▸ What is expected: Copy every line of text from the data below word for word, leaving the pictures out of your copy.
*** Opening of Records to process ***
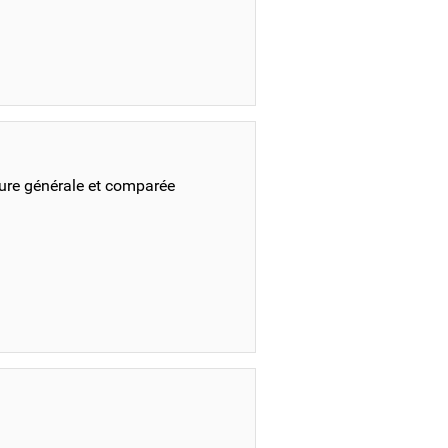
ature générale et comparée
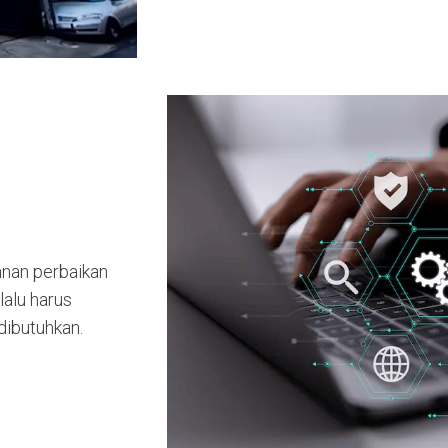
anan perbaikan
lalu harus
 dibutuhkan.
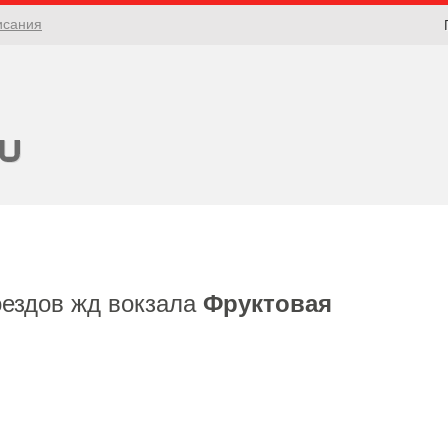
исания
оездов жд вокзала
Фруктовая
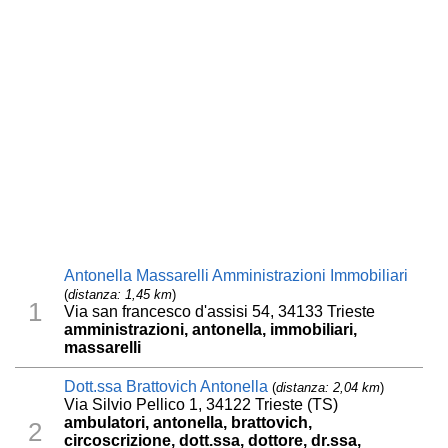
Antonella Massarelli Amministrazioni Immobiliari
(
distanza: 1,45 km
)
1
Via san francesco d'assisi 54, 34133 Trieste
amministrazioni, antonella, immobiliari,
massarelli
Dott.ssa Brattovich Antonella
(
distanza: 2,04 km
)
Via Silvio Pellico 1, 34122 Trieste (TS)
ambulatori, antonella, brattovich,
2
circoscrizione, dott.ssa, dottore, dr.ssa,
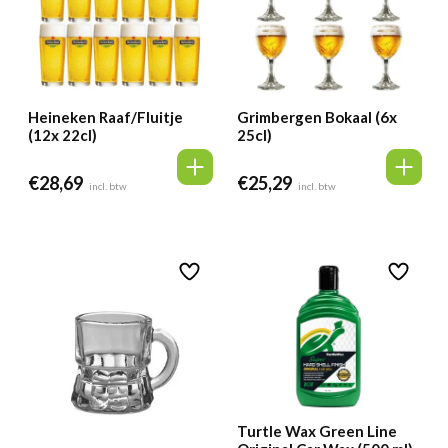
Heineken Raaf/Fluitje
Grimbergen Bokaal (6x
(12x 22cl)
25cl)
€
28,69
€
25,29
incl. btw
incl. btw
Turtle Wax Green Line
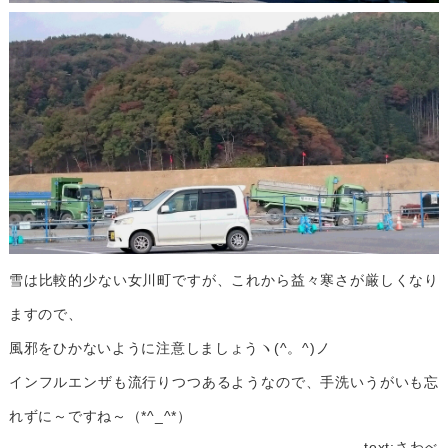
雪は比較的少ない女川町ですが、これから益々寒さが厳しくなり
ますので、
風邪をひかないように注意しましょうヽ(^。^)ノ
インフルエンザも流行りつつあるようなので、手洗いうがいも忘
れずに～ですね～（*^_^*）
text:さわべ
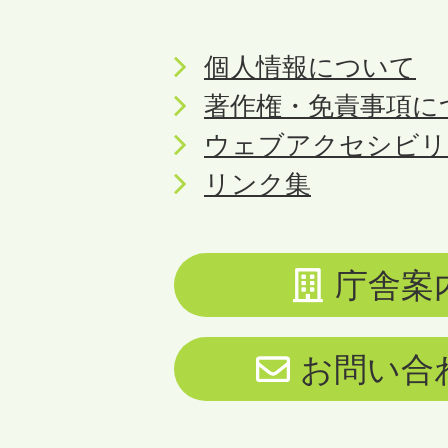
個人情報について
著作権・免責事項に
ウェブアクセシビリ
リンク集
庁舎案
お問い合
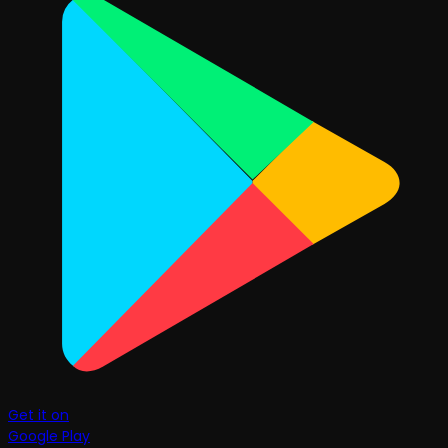
Get it on
Google Play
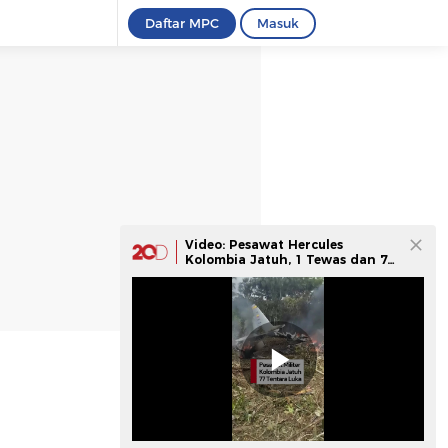
Daftar MPC
Masuk
Video: Pesawat Hercules
Kolombia Jatuh, 1 Tewas dan 77
Tentara Luka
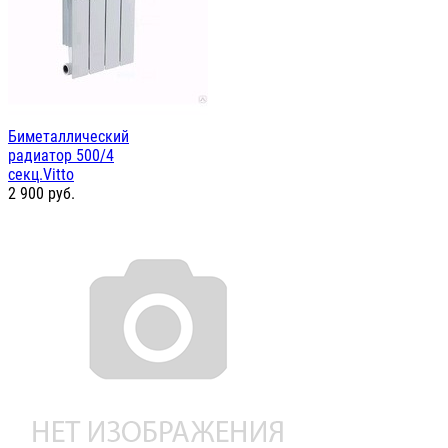
Биметаллический
радиатор 500/4
секц.Vitto
2 900
руб.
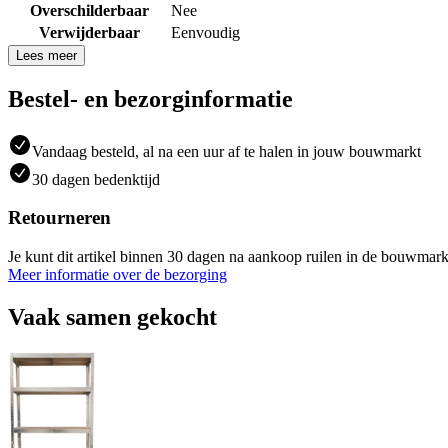
Overschilderbaar
Nee
Verwijderbaar
Eenvoudig
Lees meer
Bestel- en bezorginformatie
Vandaag besteld, al na een uur af te halen in jouw bouwmarkt
30 dagen bedenktijd
Retourneren
Je kunt dit artikel binnen 30 dagen na aankoop ruilen in de bouwmark
Meer informatie over de bezorging
Vaak samen gekocht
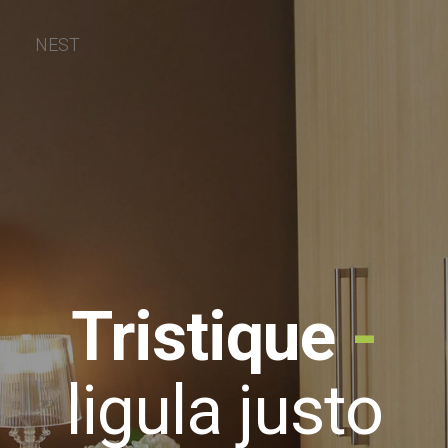
NEST
Tristique
-
ligula justo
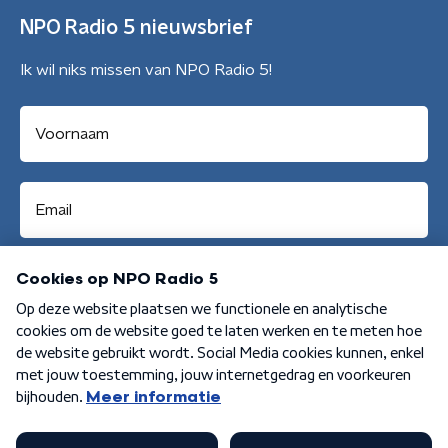
NPO Radio 5 nieuwsbrief
Ik wil niks missen van NPO Radio 5!
Aanmelden
Algemene voorwaarden
Privacybeleid
Cookiebeleid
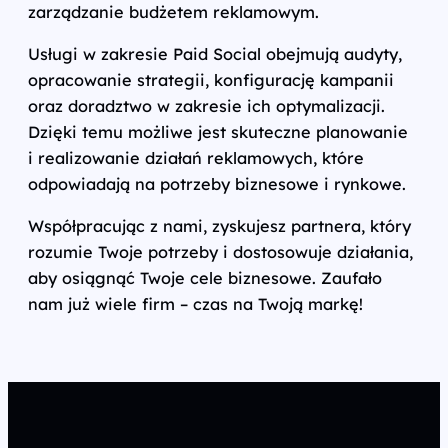
zarządzanie budżetem reklamowym.
Usługi w zakresie Paid Social obejmują audyty,
opracowanie strategii, konfigurację kampanii
oraz doradztwo w zakresie ich optymalizacji.
Dzięki temu możliwe jest skuteczne planowanie
i realizowanie działań reklamowych, które
odpowiadają na potrzeby biznesowe i rynkowe.
Współpracując z nami, zyskujesz partnera, który
rozumie Twoje potrzeby i dostosowuje działania,
aby osiągnąć Twoje cele biznesowe. Zaufało
nam już wiele firm – czas na Twoją markę!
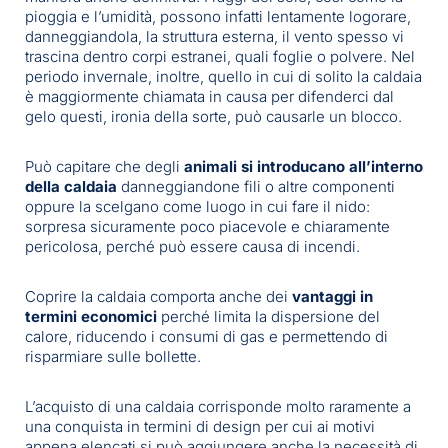
pioggia e l’umidità, possono infatti lentamente logorare,
danneggiandola, la struttura esterna, il vento spesso vi
trascina dentro corpi estranei, quali foglie o polvere. Nel
periodo invernale, inoltre, quello in cui di solito la caldaia
è maggiormente chiamata in causa per difenderci dal
gelo questi, ironia della sorte, può causarle un blocco.
Può capitare che degli
animali si introducano all’interno
della caldaia
danneggiandone fili o altre componenti
oppure la scelgano come luogo in cui fare il nido:
sorpresa sicuramente poco piacevole e chiaramente
pericolosa, perché può essere causa di incendi.
Coprire la caldaia comporta anche dei
vantaggi in
termini economici
perché limita la dispersione del
calore, riducendo i consumi di gas e permettendo di
risparmiare sulle bollette.
L’acquisto di una caldaia corrisponde molto raramente a
una conquista in termini di design per cui ai motivi
appena elencati si può aggiungere anche la necessità di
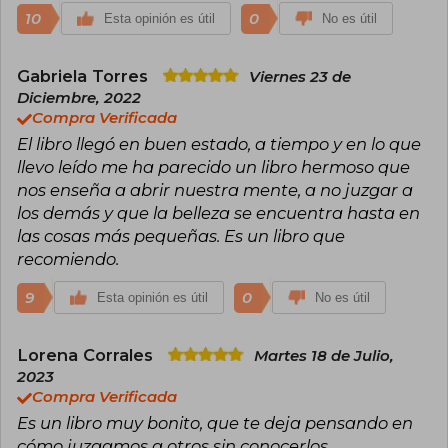
Cerulean Sea, 2020) es su novela más exitosa,
10
0
Esta opinión es útil
No es útil
considerada bestseller del New York Times y
ganadora de los premios Alex y Mythopoeic en
2021.
Gabriela Torres
Viernes 23 de
Diciembre, 2022
Otros títulos destacados incluyen Under the
Compra Verificada
Whispering Door, In the Lives of Puppets y la
El libro llegó en buen estado, a tiempo y en lo que
serie Green Creek, siendo Wolfsong (2016) muy
popular dentro del género de romance LGBTQ+
llevo leído me ha parecido un libro hermoso que
y fantasía.
nos enseña a abrir nuestra mente, a no juzgar a
los demás y que la belleza se encuentra hasta en
Klune ha sido aclamado tanto por el público
como por la crítica por crear historias emotivas y
las cosas más pequeñas. Es un libro que
cálidas que buscan visibilizar y dignificar las
recomiendo.
vivencias queer, normalizando la diversidad y el
amor en sus diferentes formas. Además, es una
9
0
Esta opinión es útil
No es útil
voz activa en la representación positiva de la
comunidad LGBTQ+ en la literatura
contemporánea
Lorena Corrales
Martes 18 de Julio,
2023
Compra Verificada
Es un libro muy bonito, que te deja pensando en
cómo juzgamos a otros sin conocerlos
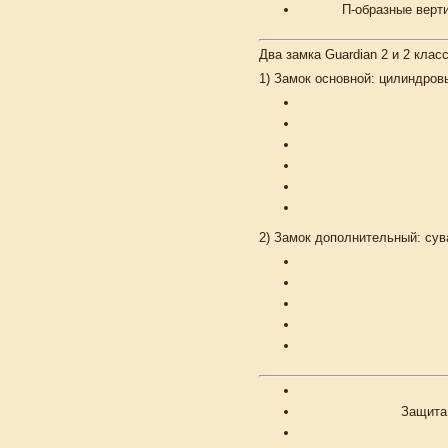
П-образные верт
Два замка Guardian 2 и 2 кла
1)
Замок основной:
цилиндровы
2)
Замок дополнительный:
сув
Защита 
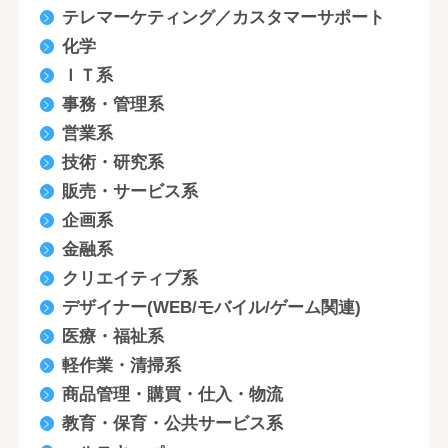
テレマーケティング／カスタマーサポート
化学
ＩＴ系
事務・管理系
営業系
技術・研究系
販売・サービス系
企画系
金融系
クリエイティブ系
デザイナー(WEB/モバイル/ゲーム関連)
医療・福祉系
軽作業・清掃系
商品管理・購買・仕入・物流
教育・保育・公共サービス系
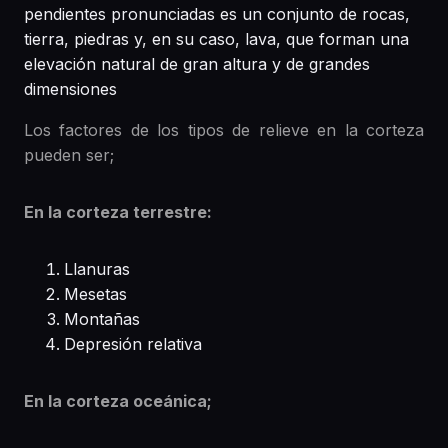
pendientes pronunciadas es un conjunto de rocas,
tierra, piedras y, en su caso, lava, que forman una
elevación natural de gran altura y de grandes
dimensiones
Los factores de los tipos de relieve en la corteza
pueden ser;
En la corteza terrestre:
Llanuras
Mesetas
Montañas
Depresión relativa
En la corteza oceánica;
*** Close of Records to process ***
▸ Answer section:
ature générale et comparée
anan perbaikan
lalu harus
 dibutuhkan.
исания
оездов жд вокзала
Фруктовая
Antonella Massarelli Amministrazioni Immobiliari
(
distanza: 1,45 km
)
1
Via san francesco d'assisi 54, 34133 Trieste
amministrazioni, antonella, immobiliari,
massarelli
Dott.ssa Brattovich Antonella
(
distanza: 2,04 km
)
Via Silvio Pellico 1, 34122 Trieste (TS)
ambulatori, antonella, brattovich,
2
circoscrizione, dott.ssa, dottore, dr.ssa,
Heineken Raaf/Fluitje
Grimbergen Bokaal (6x
(12x 22cl)
25cl)
€
28,69
€
25,29
incl. btw
incl. btw
Turtle Wax Green Line
雪は比較的少ない女川町ですが、これから益々寒さが厳しくなり
ますので、
風邪をひかないように注意しましょうヽ(^。^)ノ
インフルエンザも流行りつつあるようなので、手洗いうがいも忘
れずに～ですね～（*^_^*）
text:さわべ
個人情報について
著作権・免責事項に
ウェブアクセシビリ
リンク集
庁舎案
お問い合
Get it on
Google Play
Daftar MPC
Masuk
Video: Pesawat Hercules
Kolombia Jatuh, 1 Tewas dan 77
Tentara Luka
Биметаллический
радиатор 500/4
секц.Vitto
2 900
руб.
Overschilderbaar
Nee
Verwijderbaar
Eenvoudig
Lees meer
Bestel- en bezorginformatie
Vandaag besteld, al na een uur af te halen in jouw bouwmarkt
30 dagen bedenktijd
Retourneren
Je kunt dit artikel binnen 30 dagen na aankoop ruilen in de bouwmark
Meer informatie over de bezorging
Vaak samen gekocht
NEST
Tristique
-
ligula justo
NPO Radio 5 nieuwsbrief
Ik wil niks missen van NPO Radio 5!
Aanmelden
Algemene voorwaarden
Privacybeleid
Cookiebeleid
zarządzanie budżetem reklamowym.
Usługi w zakresie Paid Social obejmują audyty,
opracowanie strategii, konfigurację kampanii
oraz doradztwo w zakresie ich optymalizacji.
Dzięki temu możliwe jest skuteczne planowanie
i realizowanie działań reklamowych, które
odpowiadają na potrzeby biznesowe i rynkowe.
Współpracując z nami, zyskujesz partnera, który
rozumie Twoje potrzeby i dostosowuje działania,
aby osiągnąć Twoje cele biznesowe. Zaufało
nam już wiele firm – czas na Twoją markę!
pioggia e l’umidità, possono infatti lentamente logorare,
danneggiandola, la struttura esterna, il vento spesso vi
trascina dentro corpi estranei, quali foglie o polvere. Nel
periodo invernale, inoltre, quello in cui di solito la caldaia
è maggiormente chiamata in causa per difenderci dal
gelo questi, ironia della sorte, può causarle un blocco.
Può capitare che degli
animali si introducano all’interno
della caldaia
danneggiandone fili o altre componenti
oppure la scelgano come luogo in cui fare il nido:
sorpresa sicuramente poco piacevole e chiaramente
pericolosa, perché può essere causa di incendi.
Coprire la caldaia comporta anche dei
vantaggi in
termini economici
perché limita la dispersione del
calore, riducendo i consumi di gas e permettendo di
risparmiare sulle bollette.
L’acquisto di una caldaia corrisponde molto raramente a
una conquista in termini di design per cui ai motivi
appena elencati si può aggiungere anche la necessità di
Cerulean Sea, 2020) es su novela más exitosa,
10
0
Esta opinión es útil
No es útil
considerada bestseller del New York Times y
ganadora de los premios Alex y Mythopoeic en
2021.
Gabriela Torres
Viernes 23 de
Diciembre, 2022
Otros títulos destacados incluyen Under the
Compra Verificada
Whispering Door, In the Lives of Puppets y la
El libro llegó en buen estado, a tiempo y en lo que
serie Green Creek, siendo Wolfsong (2016) muy
popular dentro del género de romance LGBTQ+
llevo leído me ha parecido un libro hermoso que
y fantasía.
nos enseña a abrir nuestra mente, a no juzgar a
los demás y que la belleza se encuentra hasta en
Klune ha sido aclamado tanto por el público
como por la crítica por crear historias emotivas y
las cosas más pequeñas. Es un libro que
cálidas que buscan visibilizar y dignificar las
recomiendo.
vivencias queer, normalizando la diversidad y el
amor en sus diferentes formas. Además, es una
9
0
Esta opinión es útil
No es útil
voz activa en la representación positiva de la
comunidad LGBTQ+ en la literatura
contemporánea
Lorena Corrales
Martes 18 de Julio,
2023
Compra Verificada
Es un libro muy bonito, que te deja pensando en
cómo juzgamos a otros sin conocerlos
П-образные верт
Два замка Guardian 2 и 2 кла
1)
Замок основной:
цилиндровы
2)
Замок дополнительный:
сув
Защита 
テレマーケティング／カスタマーサポート
化学
ＩＴ系
事務・管理系
営業系
技術・研究系
販売・サービス系
企画系
金融系
クリエイティブ系
デザイナー(WEB/モバイル/ゲーム関連)
医療・福祉系
軽作業・清掃系
商品管理・購買・仕入・物流
教育・保育・公共サービス系
pendientes pronunciadas es un conjunto de rocas,
tierra, piedras y, en su caso, lava, que forman una
elevación natural de gran altura y de grandes
dimensiones
Los factores de los tipos de relieve en la corteza
pueden ser;
En la corteza terrestre:
Llanuras
Mesetas
Montañas
Depresión relativa
En la corteza oceánica;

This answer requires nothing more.